• _RECORDS SUPPLIED_:
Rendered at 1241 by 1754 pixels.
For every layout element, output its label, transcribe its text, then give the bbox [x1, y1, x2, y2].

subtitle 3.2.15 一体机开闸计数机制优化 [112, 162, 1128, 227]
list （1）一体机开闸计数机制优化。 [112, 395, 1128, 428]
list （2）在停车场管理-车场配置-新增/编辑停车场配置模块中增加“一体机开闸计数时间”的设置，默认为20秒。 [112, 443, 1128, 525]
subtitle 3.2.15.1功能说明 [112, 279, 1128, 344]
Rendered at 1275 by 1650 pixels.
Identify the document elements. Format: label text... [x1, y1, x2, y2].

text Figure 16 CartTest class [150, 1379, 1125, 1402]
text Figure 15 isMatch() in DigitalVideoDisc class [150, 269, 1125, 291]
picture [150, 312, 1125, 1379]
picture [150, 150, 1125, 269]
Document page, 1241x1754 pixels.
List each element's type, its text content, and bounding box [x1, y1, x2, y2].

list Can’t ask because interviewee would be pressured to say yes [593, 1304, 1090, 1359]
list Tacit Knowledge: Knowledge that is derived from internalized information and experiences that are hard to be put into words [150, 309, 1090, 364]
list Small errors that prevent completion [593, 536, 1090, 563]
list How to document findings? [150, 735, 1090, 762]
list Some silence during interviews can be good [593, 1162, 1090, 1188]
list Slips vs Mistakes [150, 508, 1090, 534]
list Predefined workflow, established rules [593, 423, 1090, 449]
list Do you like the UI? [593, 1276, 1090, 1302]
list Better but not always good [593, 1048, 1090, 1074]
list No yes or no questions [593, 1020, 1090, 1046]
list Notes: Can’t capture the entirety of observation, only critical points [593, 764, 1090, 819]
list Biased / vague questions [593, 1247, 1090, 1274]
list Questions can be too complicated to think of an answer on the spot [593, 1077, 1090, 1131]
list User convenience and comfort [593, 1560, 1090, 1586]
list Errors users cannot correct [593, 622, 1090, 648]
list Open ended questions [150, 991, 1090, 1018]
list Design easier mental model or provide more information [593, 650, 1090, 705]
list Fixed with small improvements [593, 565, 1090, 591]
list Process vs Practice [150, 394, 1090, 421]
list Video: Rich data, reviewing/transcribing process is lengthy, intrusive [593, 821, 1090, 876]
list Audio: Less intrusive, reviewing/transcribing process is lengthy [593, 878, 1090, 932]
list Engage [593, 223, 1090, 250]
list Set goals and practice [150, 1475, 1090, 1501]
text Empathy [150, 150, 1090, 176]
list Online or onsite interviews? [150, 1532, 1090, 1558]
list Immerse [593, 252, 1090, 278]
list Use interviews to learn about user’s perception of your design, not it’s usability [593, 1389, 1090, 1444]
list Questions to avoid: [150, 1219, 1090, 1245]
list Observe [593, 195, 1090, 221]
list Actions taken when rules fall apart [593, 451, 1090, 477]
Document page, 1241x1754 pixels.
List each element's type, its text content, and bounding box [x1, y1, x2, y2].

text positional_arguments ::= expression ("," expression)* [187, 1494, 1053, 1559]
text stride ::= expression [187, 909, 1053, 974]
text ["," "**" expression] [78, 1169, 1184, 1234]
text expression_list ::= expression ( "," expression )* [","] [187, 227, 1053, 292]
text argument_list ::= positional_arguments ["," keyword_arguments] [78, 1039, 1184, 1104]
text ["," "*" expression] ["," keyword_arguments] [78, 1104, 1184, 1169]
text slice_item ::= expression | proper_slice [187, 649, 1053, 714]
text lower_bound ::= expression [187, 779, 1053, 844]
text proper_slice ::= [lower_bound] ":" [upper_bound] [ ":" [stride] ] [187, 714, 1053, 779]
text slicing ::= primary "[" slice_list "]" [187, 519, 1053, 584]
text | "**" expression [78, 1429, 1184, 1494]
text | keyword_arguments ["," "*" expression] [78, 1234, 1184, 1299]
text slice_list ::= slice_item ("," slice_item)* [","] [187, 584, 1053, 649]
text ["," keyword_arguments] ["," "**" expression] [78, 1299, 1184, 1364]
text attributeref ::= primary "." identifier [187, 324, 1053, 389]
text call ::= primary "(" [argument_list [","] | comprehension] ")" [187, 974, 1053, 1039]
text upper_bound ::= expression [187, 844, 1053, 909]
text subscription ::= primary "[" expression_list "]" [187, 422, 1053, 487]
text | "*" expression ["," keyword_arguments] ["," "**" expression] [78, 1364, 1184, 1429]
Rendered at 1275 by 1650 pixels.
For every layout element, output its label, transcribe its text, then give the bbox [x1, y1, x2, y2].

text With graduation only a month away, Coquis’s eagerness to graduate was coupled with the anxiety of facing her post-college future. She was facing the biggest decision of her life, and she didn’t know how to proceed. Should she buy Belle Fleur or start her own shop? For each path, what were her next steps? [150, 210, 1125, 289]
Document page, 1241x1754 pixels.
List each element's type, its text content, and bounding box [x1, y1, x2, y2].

• _WHAT YOU SHOULD DO_:
Could you restate all of the lines above without altering a single word?

• _ANSWER AREA_:
Rendered at 1241 by 1754 pixels.
For every layout element, output its label, transcribe its text, then give the bbox [x1, y1, x2, y2].

subtitle 3.2.15 一体机开闸计数机制优化 [112, 162, 1128, 227]
list （1）一体机开闸计数机制优化。 [112, 395, 1128, 428]
list （2）在停车场管理-车场配置-新增/编辑停车场配置模块中增加“一体机开闸计数时间”的设置，默认为20秒。 [112, 443, 1128, 525]
subtitle 3.2.15.1功能说明 [112, 279, 1128, 344]
Rendered at 1275 by 1650 pixels.
Identify the document elements. Format: label text... [x1, y1, x2, y2].

text Figure 16 CartTest class [150, 1379, 1125, 1402]
text Figure 15 isMatch() in DigitalVideoDisc class [150, 269, 1125, 291]
picture [150, 312, 1125, 1379]
picture [150, 150, 1125, 269]
Document page, 1241x1754 pixels.
List each element's type, its text content, and bounding box [x1, y1, x2, y2].

list Can’t ask because interviewee would be pressured to say yes [593, 1304, 1090, 1359]
list Tacit Knowledge: Knowledge that is derived from internalized information and experiences that are hard to be put into words [150, 309, 1090, 364]
list Small errors that prevent completion [593, 536, 1090, 563]
list How to document findings? [150, 735, 1090, 762]
list Some silence during interviews can be good [593, 1162, 1090, 1188]
list Slips vs Mistakes [150, 508, 1090, 534]
list Predefined workflow, established rules [593, 423, 1090, 449]
list Do you like the UI? [593, 1276, 1090, 1302]
list Better but not always good [593, 1048, 1090, 1074]
list No yes or no questions [593, 1020, 1090, 1046]
list Notes: Can’t capture the entirety of observation, only critical points [593, 764, 1090, 819]
list Biased / vague questions [593, 1247, 1090, 1274]
list Questions can be too complicated to think of an answer on the spot [593, 1077, 1090, 1131]
list User convenience and comfort [593, 1560, 1090, 1586]
list Errors users cannot correct [593, 622, 1090, 648]
list Open ended questions [150, 991, 1090, 1018]
list Design easier mental model or provide more information [593, 650, 1090, 705]
list Fixed with small improvements [593, 565, 1090, 591]
list Process vs Practice [150, 394, 1090, 421]
list Video: Rich data, reviewing/transcribing process is lengthy, intrusive [593, 821, 1090, 876]
list Audio: Less intrusive, reviewing/transcribing process is lengthy [593, 878, 1090, 932]
list Engage [593, 223, 1090, 250]
list Set goals and practice [150, 1475, 1090, 1501]
text Empathy [150, 150, 1090, 176]
list Online or onsite interviews? [150, 1532, 1090, 1558]
list Immerse [593, 252, 1090, 278]
list Use interviews to learn about user’s perception of your design, not it’s usability [593, 1389, 1090, 1444]
list Questions to avoid: [150, 1219, 1090, 1245]
list Observe [593, 195, 1090, 221]
list Actions taken when rules fall apart [593, 451, 1090, 477]
Document page, 1241x1754 pixels.
List each element's type, its text content, and bounding box [x1, y1, x2, y2].

text positional_arguments ::= expression ("," expression)* [187, 1494, 1053, 1559]
text stride ::= expression [187, 909, 1053, 974]
text ["," "**" expression] [78, 1169, 1184, 1234]
text expression_list ::= expression ( "," expression )* [","] [187, 227, 1053, 292]
text argument_list ::= positional_arguments ["," keyword_arguments] [78, 1039, 1184, 1104]
text ["," "*" expression] ["," keyword_arguments] [78, 1104, 1184, 1169]
text slice_item ::= expression | proper_slice [187, 649, 1053, 714]
text lower_bound ::= expression [187, 779, 1053, 844]
text proper_slice ::= [lower_bound] ":" [upper_bound] [ ":" [stride] ] [187, 714, 1053, 779]
text slicing ::= primary "[" slice_list "]" [187, 519, 1053, 584]
text | "**" expression [78, 1429, 1184, 1494]
text | keyword_arguments ["," "*" expression] [78, 1234, 1184, 1299]
text slice_list ::= slice_item ("," slice_item)* [","] [187, 584, 1053, 649]
text ["," keyword_arguments] ["," "**" expression] [78, 1299, 1184, 1364]
text attributeref ::= primary "." identifier [187, 324, 1053, 389]
text call ::= primary "(" [argument_list [","] | comprehension] ")" [187, 974, 1053, 1039]
text upper_bound ::= expression [187, 844, 1053, 909]
text subscription ::= primary "[" expression_list "]" [187, 422, 1053, 487]
text | "*" expression ["," keyword_arguments] ["," "**" expression] [78, 1364, 1184, 1429]
Rendered at 1275 by 1650 pixels.
For every layout element, output its label, transcribe its text, then give the bbox [x1, y1, x2, y2].

text With graduation only a month away, Coquis’s eagerness to graduate was coupled with the anxiety of facing her post-college future. She was facing the biggest decision of her life, and she didn’t know how to proceed. Should she buy Belle Fleur or start her own shop? For each path, what were her next steps? [150, 210, 1125, 289]
Document page, 1241x1754 pixels.
List each element's type, its text content, and bounding box [x1, y1, x2, y2].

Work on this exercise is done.